My dog trainer (who is German) told me that Sasha was nuts or "off" because she was crossed with Czech and West German lines....I don't know enough to argue either way, well except that she was nuts.


----------



## carmspack (Feb 2, 2011)

bad combinations can happen , even in crossing west to west , (show to some working -- very volatile) . It depends on the pedigree, the selection process. You have to know what the names on a pedigree mean or represent, not look at titles or origin .

do you want to post her pedigree ? I see that she has passed on - so it would be an intellectual exercise only , but maybe along the way we would get a discussion on some of the older Czech dogs going 

Carmen


----------



## JakodaCD OA (May 14, 2000)

This is my female's pedigree 
danger danger vom kleinen hain - German Shepherd Dog

Her sire is ddr/a little czech her dam a slovak import. LOVE her to death but she isn't for the faint of heart She wouldn't make a good 'couch potatoe'. Settles nicely now that she is more mature but she has ALOT of energy ,not hectic tho, she'd go all day if I asked her to and would LOVE to do just that.

I agree about the selection process with any lines. I love my girl, but then again, there are alot of gsd's that I wouldn't turn down, depends more on the dog than the lines tho I do prefer the ddr/czech crosses.


----------



## carmspack (Feb 2, 2011)

Ja ko d a --- what a gorgeous dog !!!! I had actually wanted to get Loly from eurosport -- tough female . 

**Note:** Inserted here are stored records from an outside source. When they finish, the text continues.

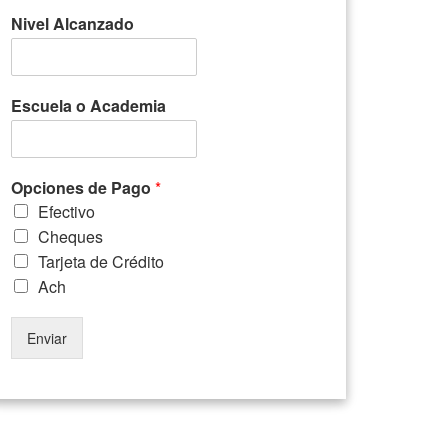
Nivel Alcanzado
Escuela o Academia
Opciones de Pago
*
Efectivo
Cheques
Tarjeta de Crédito
Ach
Enviar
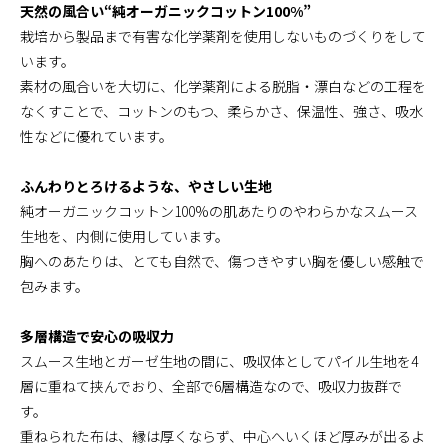
天然の風合い“純オーガニックコットン100%”
栽培から製品まで有害な化学薬剤を使用しないものづくりをして
います。
素材の風合いを大切に、化学薬剤による脱脂・漂白などの工程を
なくすことで、コットンのもつ、柔らかさ、保温性、強さ、吸水
性などに優れています。
ふんわりとろけるような、やさしい生地
純オーガニックコットン100%の肌あたりのやわらかなスムース
生地を、内側に使用しています。
胸へのあたりは、とても自然で、傷つきやすい胸を優しい感触で
包みます。
多層構造で安心の吸収力
スムース生地とガーゼ生地の間に、吸収体としてパイル生地を4
層に重ねて挟んでおり、全部で6層構造なので、吸収力抜群で
す。
重ねられた布は、縁は厚くならず、中心へいくほど厚みが出るよ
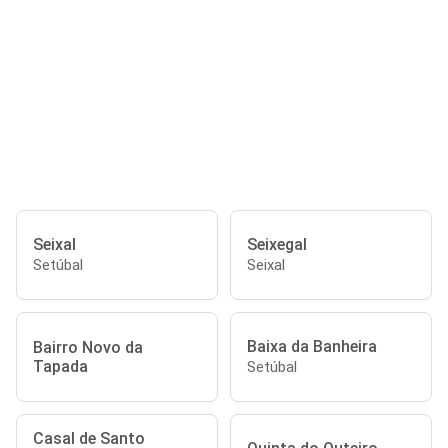
Seixal
Seixegal
Setúbal
Seixal
Baixa da Banheira
Bairro Novo da
Tapada
Setúbal
Casal de Santo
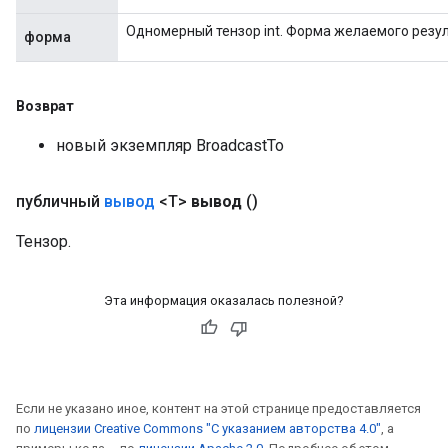
Одномерный тензор int. Форма желаемого резул
форма
Возврат
новый экземпляр BroadcastTo
публичный
вывод
<T>
вывод
()
Тензор.
Эта информация оказалась полезной?
Если не указано иное, контент на этой странице предоставляется
по
лицензии Creative Commons "С указанием авторства 4.0"
, а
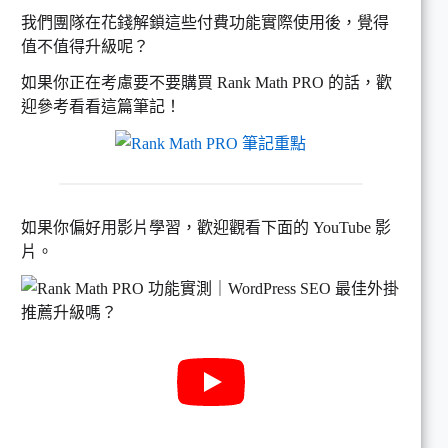
我們團隊在花錢解鎖這些付費功能實際使用後，覺得
值不值得升級呢？
如果你正在考慮要不要購買 Rank Math PRO 的話，歡
迎參考看看這篇筆記！
如果你偏好用影片學習，歡迎觀看下面的 YouTube 影
片。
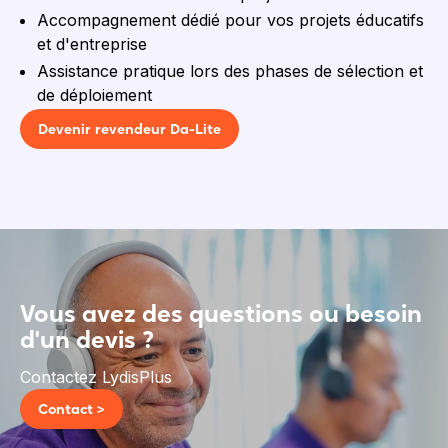
Accompagnement dédié pour vos projets éducatifs
et d'entreprise
Assistance pratique lors des phases de sélection et
de déploiement
Devenir revendeur Da-Lite
Vous avez des questions ou besoin
d'un devis ?
Contactez LydisPlus
Contact >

I was interested in having a look at the "crazy" Sascha that krystyne had .


----------



## melissa246 (Aug 11, 2011)

uhm, i hope you guys can take a look at the pedigrees and give me some input?
Actually, I think it's best if i redirect you to my other question on here, just to get the entire story:

http://www.germanshepherds.com/forum/choosing-puppy/166292-age-size.html

(pedigrees on the second page)


Thanks in advance


----------



## JakodaCD OA (May 14, 2000)

carmen thank you, she is loads of fun, and yep she's a toughie to, has a nose that won't quit


----------